- How GPU’s Graphic Processing pipeline works?
There are multiple sources for understanding the 3D graphics pipeline. The NVIDIA GPUs support a 3D graphics engine and multiple compute engines among other engines.
The 3D engine has a hardware pipeline with many generic and re-usable components such as the Streaming Multi-processors (SM) and memory sub-system. However, there is an actual pipeline that is accelerated via custom 3D units such as graphics specific work distributors, primitive distributor, pre-ROP, raster, and ROP units.
1-1) How Texture Unit works
Documentation can be found in numerous whitepapers, DirectX/Vulkan programming guides, and CUDA programming guide. NVIDIA does not disclose architecture specific details.
1-2) How Texture Cache(L1 Cache) works
There are several GTC presentations describing the details on the L1 Data Cache.
1-3) What functions ROP Unit have and how it works
The feature set of the ROP unit can be found in the Vulkan, DirectX, and OpenGL specification. NVIDIA does not disclose architecture specific details.
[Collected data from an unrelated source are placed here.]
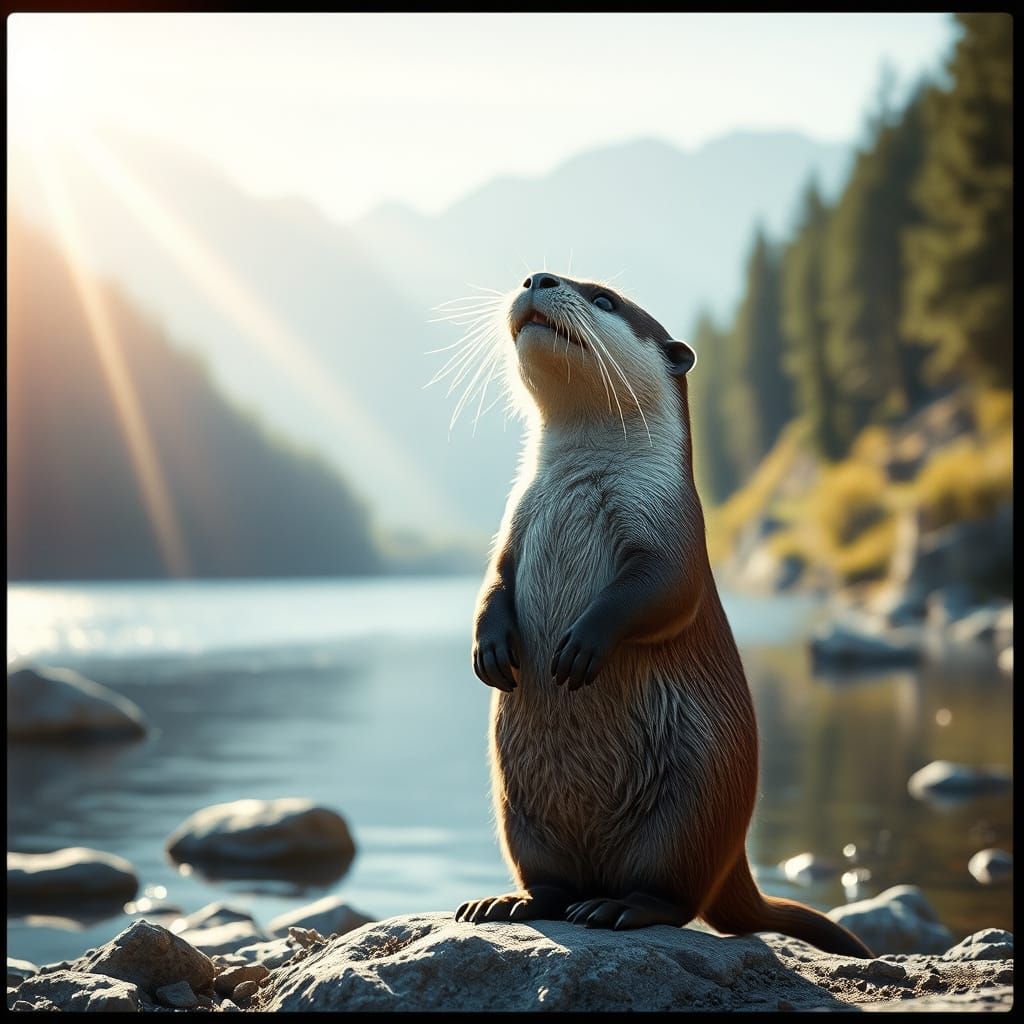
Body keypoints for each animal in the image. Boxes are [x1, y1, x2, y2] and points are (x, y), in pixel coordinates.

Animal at [453, 271, 871, 958]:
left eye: (604, 299)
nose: (538, 277)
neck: (582, 480)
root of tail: (734, 860)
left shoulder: (672, 526)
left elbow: (661, 592)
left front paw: (582, 644)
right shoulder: (513, 522)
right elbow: (493, 583)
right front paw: (490, 647)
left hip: (688, 810)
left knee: (674, 899)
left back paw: (619, 909)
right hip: (522, 817)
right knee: (553, 885)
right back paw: (508, 902)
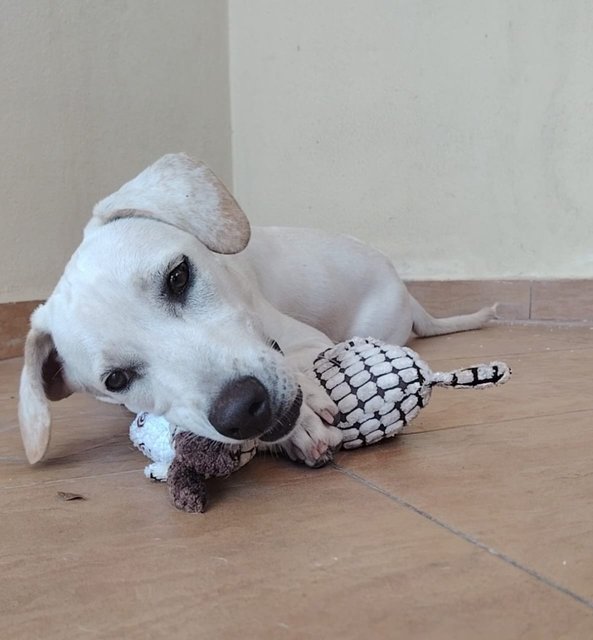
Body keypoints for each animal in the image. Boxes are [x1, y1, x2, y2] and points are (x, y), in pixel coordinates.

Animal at [17, 154, 494, 464]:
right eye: (116, 380)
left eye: (178, 276)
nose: (243, 411)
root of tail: (407, 294)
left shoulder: (307, 340)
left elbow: (304, 360)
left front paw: (305, 414)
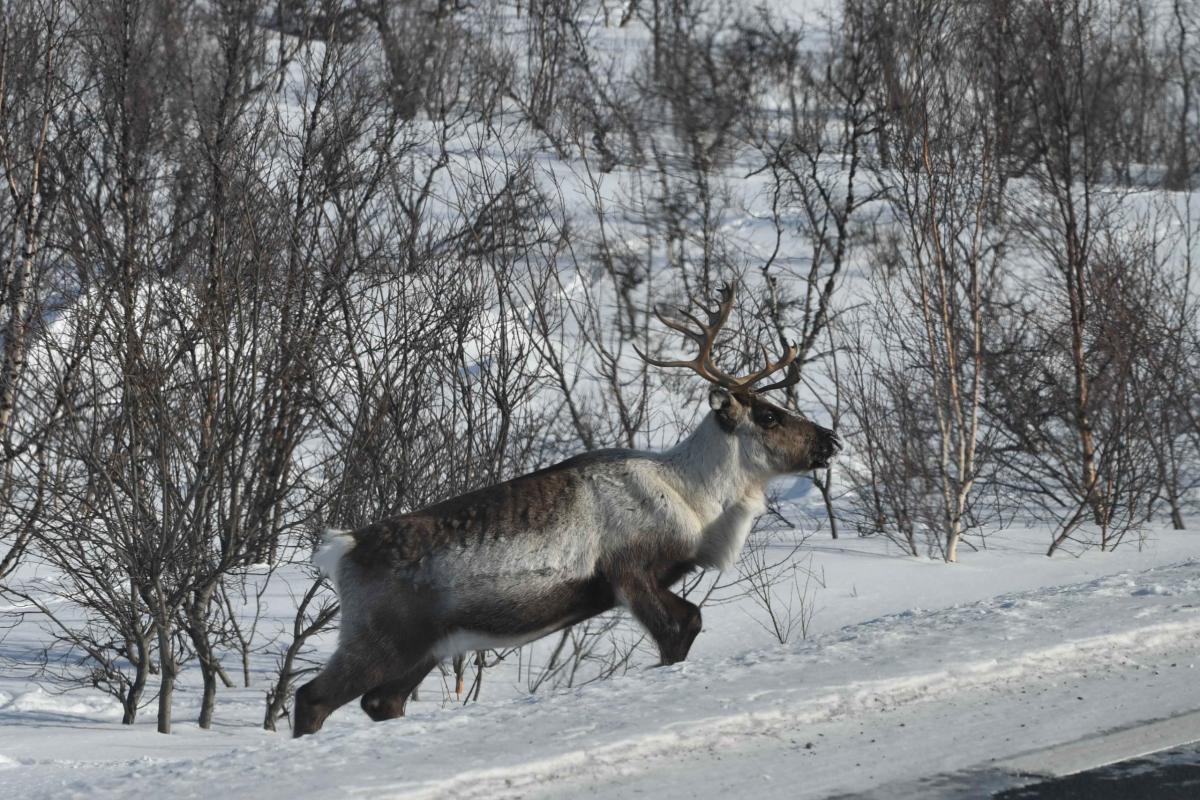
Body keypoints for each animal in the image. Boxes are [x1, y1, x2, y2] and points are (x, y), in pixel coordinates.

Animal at [293, 286, 841, 737]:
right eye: (768, 415)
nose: (830, 440)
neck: (693, 496)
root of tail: (341, 550)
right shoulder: (630, 574)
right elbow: (683, 626)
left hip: (424, 649)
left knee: (381, 702)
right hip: (379, 638)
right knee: (311, 696)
1-4) When the RT Core is used and how it works
The RT Cores are responsible for Traversal and Intersections. The RT Cores are co-processors of each SM/L1. NVIDIA provides ray tracing via DirectX Raytracing, Vulkan Raytracing, and OPTIX.
- How GPU’s General Purpose Processing pipeline works?
GPGPU compute was initially implemented through the 3D graphics pipeline. CUDA architecture was invented to provide an architecture for using GPUs for data parallel compute. In modern NVIDIA GPUs General Purpose Processing is implemented through the compute engine.
2-1) LD/ST Operation case
See the link above on the L1 data cache. The SMs schedule and execute warps. A warp is a fixed group of 32 threads. Load operations can be dispatched to the constant caches, L1 data cache, shared memory, distributed shared memory, or texture unit. In all cases the instruction is converted into wavefronts/packets containing the list of load size, modifiers, and addresses or each thread. The memory unit performs the load operation and returns the data. Store operations are performed in a similar fashion. The link above provides more details on the stages in the L1 data cache.
The Hopper Architecture introduced a new unit called the Tensor Memory Accelerator for transferring large blocks of data efficiently between global and shared memory.
2-2) Arithmetic/Logical/Bitwise Operation case
The SMs supports hardware ALU data path that can execute common arithmetic, logical, and bitwise operations.
2-3) Atomic/Reduce Operation case
The SM Shared Memory Unit and the L2 Slices support ALU units for common atomic/reduction operations.